Continuing to advocate for the arts

By Dan White – Special to the Sydenham Current

Since my last column, two weeks ago, a great many things have happened.

My column was read by someone at the Ontario Arts Council and referenced in an email to the Alliance of Arts Councils of Ontario.

Following that, I received a request for information by the Globe and Mail.

I deferred to people far more knowledgeable about the Ontario Arts Council and the planned $10,000,000 funding cut by the Ford Government than myself and it would appear a number of people raised their voices against this decision and the government has since backed down and will maintain funding to the OAC at its current level.

You may think this has no impact in smaller communities like Wallaceburg, but the OAC offers funding to arts organizations and artists and there is actually a pool of funding that is set aside specifically for areas outside the large cities.

As the new chair of the CK Arts and Culture Network (CKACN), I will be leading a very good board to access funding for projects across the entire county.

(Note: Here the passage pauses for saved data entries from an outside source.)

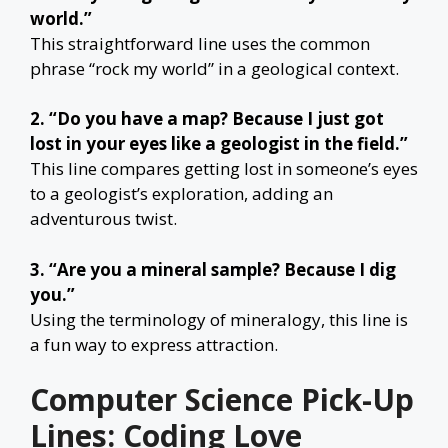
world.”
This straightforward line uses the common
phrase “rock my world” in a geological context.
2. “Do you have a map? Because I just got
lost in your eyes like a geologist in the field.”
This line compares getting lost in someone’s eyes
to a geologist’s exploration, adding an
adventurous twist.
3. “Are you a mineral sample? Because I dig
you.”
Using the terminology of mineralogy, this line is
a fun way to express attraction.
Computer Science Pick-Up
Lines: Coding Love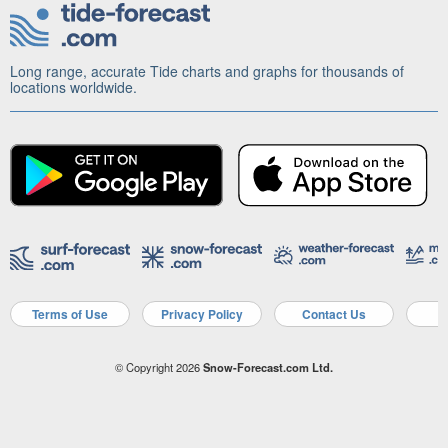
Long range, accurate Tide charts and graphs for thousands of
locations worldwide.
Terms of Use
Privacy Policy
Contact Us
A
© Copyright 2026
Snow-Forecast.com Ltd.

Two projects new ventures are at the end of this column.

For me the most important point of the Globe and Mail contact is that a minor column, in a small community, by an average human, can be heard… and be a part of making a difference.

Dave and I often assume very few people actually read this column… but to some small degree, as a result of this column, there was attention given to the arts across the country in a Globe and Mail column that supported the need for governments to support arts.

Because I write this column, act and direct, play tuba in a couple of local groups and create videos you may think that speaking publicly about things I am passionate about and believe in is easy.

It is not.

I try very hard to ensure my facts are actually facts, not hearsay and that I am fair but clear.

Still, I open myself up for criticism by speaking out.

However, the cost of remaining silent is far greater.

Here are a few interesting statistics: According to the stats Can website dating 2010… the most current stats I was able to find, (sadly)

Sports in Ontario represent 0.6 percent of the jobs and 0.4 percent of the provincial GDP while arts and culture represent 4.1 percent of jobs and 3.7 percent of GDP in the province.

CK has, at a quick count, 96 sports venues and just 16 arts and culture venues.

That’s five times as many venues for sports. Yet, arts and culture are often an afterthought – as seen in the recently unveiled Chatham and Wallaceburg development plans.

Don’t get me wrong, I believe in sports and rec and its value to a community for physical and mental wellbeing and quality of life. However, arts and culture contribute to mental health, have been proven to help our minds as we age, foster healthy living and are an asset when attempting to attract people to a community.

London, Ontario realized this and worked to become recognized as Canada’s first Unesco City of Music in November of 2021.

This effort has paid off in tourism and the overall quality of life in that city.

The Forest City benefits from over 4,000 live events annually and financial benefits well into the double-digit millions.

Yet here in CK there are long term development plans that either omit or diminish arts and culture.

I hear Mayor Canniff stating emphatically that the Kiwanis Theatre will remain open and I believe that he wants that.

However, we haven’t seen it in writing and unfortunately, he is only one of 18 voices on council.

The CKACN submitted questions to council on July 8, 2022 and not one member of council has taken the opportunity to respond in writing to the questions posed regarding the future of the Chatham Cultural Centre.

Recently we were asked to respond to questions posed by Nustadia, the Hamilton based developer planning the Downtown Community Centre in Chatham.

We were asked to respond to these questions along with representatives of the gallery and museum housed in the Chatham Cultural Centre and we took a great deal of time in considering our responses.

They can be seen on our Facebook page

The responses were sent to all levels of government on March 19, posted on our Facebook page on March 21 and as I write this it is very early on March 23, (Happy Birthday Erin! My daughter is celebrating her big day today!) and we have no acknowledgement of receipt of the responses by a single member of Council.

If and when there are responses we will post it on our FB page.

We don’t expect everyone to agree with us, but we do want to have a conversation and be a voice for the arts.

Once again, I would encourage readers who care about arts and culture in their community to contact politicians and express that support.

If you stay silent, it is easy to assume you don’t care.

Arts events around town:

Last week the Wallaceburg Brass Quintet released its 8th video.

This was our first venture to promote and support a local business.

Todd Shepley and his team at Glasstown Brewing have been wonderful supporters of the arts already and as they prepare to open their doors, we wanted to help them celebrate so we created a video filmed in the building while it was still under construction.

Here is the link and in the next few weeks we will release an extended quintet version.

We hope you enjoy the sneak peak into the building.

May 7 and 8 the CKACN is hosting a studio Tour across CK.

Wallaceburg resident, world class artist and CKACN board member, Troy Brooks is on the committee and will be on the 20 studio tour.

Stay tuned for further details on this exciting venture.

In the next few months CKACN also plans to start creating a monthly podcast featuring local artists.

The Wallaceburg Concert Band and Wallaceburg Brass Quintet will be hosting a “Who Done It” pre Mothers’ Day dinner theatre on May 13 at the UAW Hall.